Authored by Brian Bennett of Digital Elf
I’ve been working a lot with CFEngine newbies. CFEngine has been described as flour, eggs, milk and butter. All the ingredients needed to make a cake. Getting the new CFEngine user to recognize, then become excited about the possibilities that CFEngine provides they are now faced with the question of “What next?”
Indeed, anybody can throw some flour, eggs, milk and butter into a bowl, mix and bake it. But will it taste good?
This is an exposé of how I have managed my CFEngine repository for more than eight years. This design was used to manage over 1,000 host instances.
This works best if you have an agile infrastructure. Use SmartOS, OpenStack, Amazon EC2 (Disclosure: I work for Amazon), CloudStack or similar.
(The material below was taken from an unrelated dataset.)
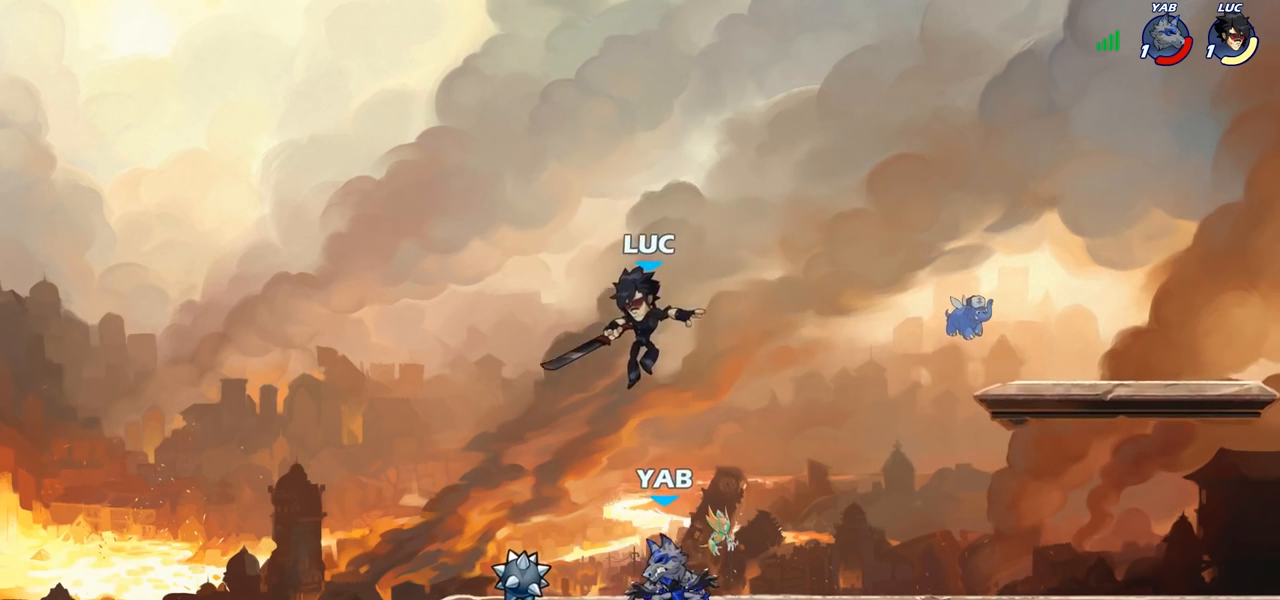
{"buttons": [], "left_stick": "up-right", "right_stick": "center", "events": [[167, "left_stick", "down-right"], [267, "left_stick", "down-left"], [450, "left_stick", "up-right"]]}
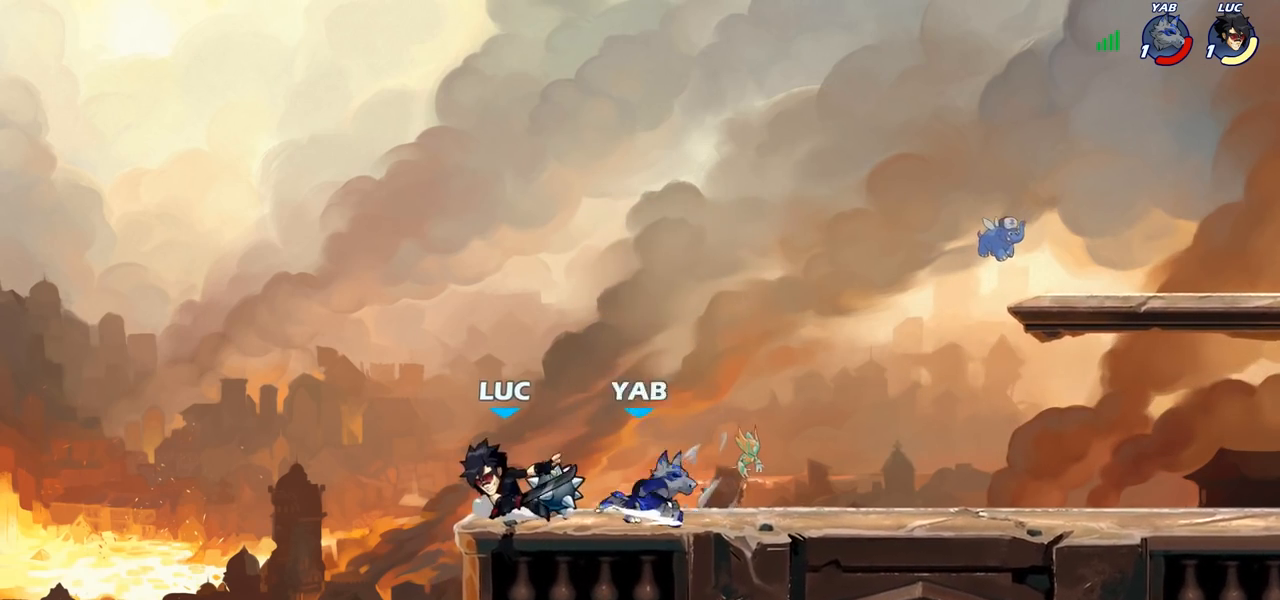
{"buttons": [], "left_stick": "center", "right_stick": "center", "events": [[83, "left_stick", "center"], [183, "SQUARE", "down"], [250, "SQUARE", "up"]]}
The repository, and version control
Firstly, place your CFEngine repository in some revision control. I am
highly partial to git
. Get the Pro
Git
book (or download it). Read chapters 1,
2, 3. This will make you a git power user. After you’re comfortable
using git read chapters 6 and 7. When you’re hungry for more, read the
rest.
I symlink /var/cfengine/masterfiles
to
/cfengine/inputs
. This contains all of
my policy files.
I also create /cfengine/files
for files
that get copied to remote systems. This mostly contains my configuration
files.
/cfengine/
is initialized as a git
repository. Changes made to either
inputs
or
files
should be atomic. Adding
something new for Apache? Any inputs
and files
involved should be checked in
as a single commit. This makes reverting a change easier.
Environments
I use four environments.
- Alpha
- Beta
- pre-Production
- Production
I also lied about initializing
cfengine
as a git repository. I use a
central repository server that contains only a bare git repository. The
central repository has four branches.
- master
- beta
- preprod
- prod
Astute readers will notice there’s no alpha branch. I’ll get to that later.
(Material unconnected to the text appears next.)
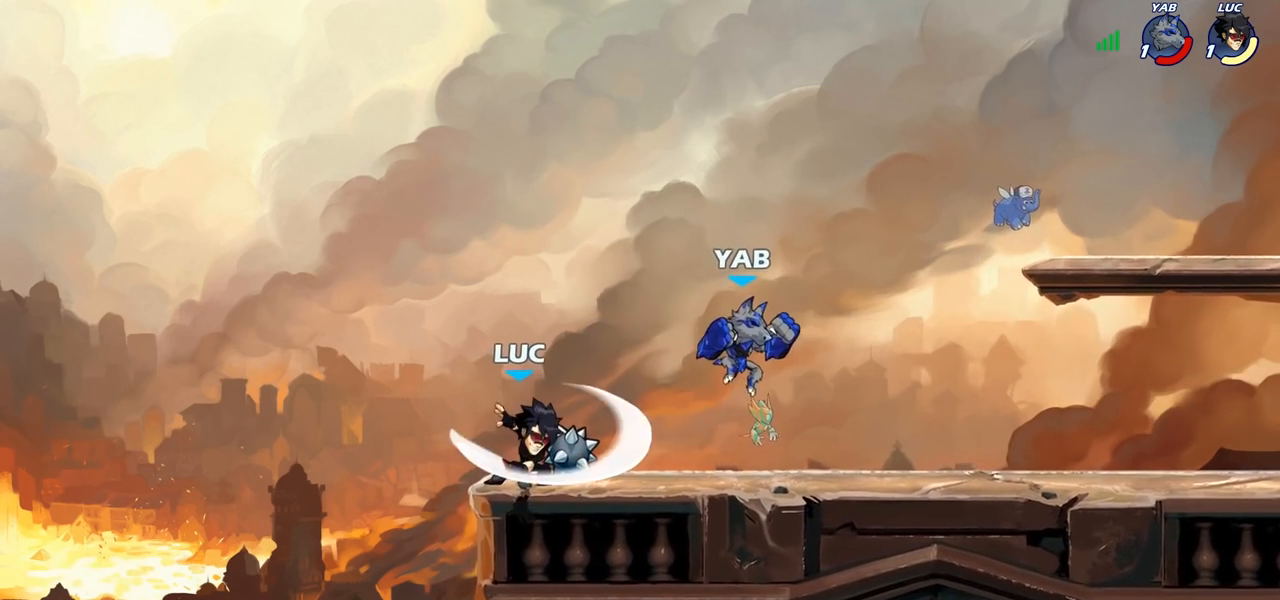
{"buttons": ["CROSS"], "left_stick": "right", "right_stick": "center", "events": [[350, "CROSS", "down"], [350, "left_stick", "right"]]}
beta is a full integration environment. Everything in beta is expected to work, yet not to be relied upon. That is to say, nothing should move to beta that is known broken. Beta will break. But don’t do that intentionally. If it’s half finished keep it out of beta.
prod is the full production environment. Breaking this means losing money. Don’t break this. Prod is tagged daily. Rolling back is done by checking out the appropriate tag.
preprod is for final quality assurance testing. Preprod should be identical to prod except for changes to be imminently released to prod. Preprod can also be used for offline testing of the production environment without affecting capacity or availability. Preprod should be in your production network fabric.
master is the trunk. All code is initially merged here, then merged to the appropriate branches. No one should be allowed to merge directly to any branch other than master. The repositry czar merges commits to other branches.
A DevOps Workflow
This is why there’s no alpha branch.
Let’s assume that you’re going to be making a change to the configuration of Tomcat.
- Spawn a new CFEngine instance.
git clone
the CFEngine master branch and bootstrap the server to itself.- Spawn as many instances as necessary for your application to work. This will be at least Tomcat instances, possibly including Apache and Postgres instances and bootstrap all of them to your new CFEngine server instance.
- By editing only the CFEngine files out of the cloned repository make all of your updates.
- Code review
- When that feature is ready push a single commit to master and merge to beta.
- Integration testing in beta.
- Changes that need to be made are done in the private instance set. When they’re ready proceed from step 5.
- When that feature is ready merge from beta to preprod.
- Final QA testing.
- Changes that need to be made are done in the private instance set. When they’re ready proceed from step 5) (Yes, that means it goes through integration again).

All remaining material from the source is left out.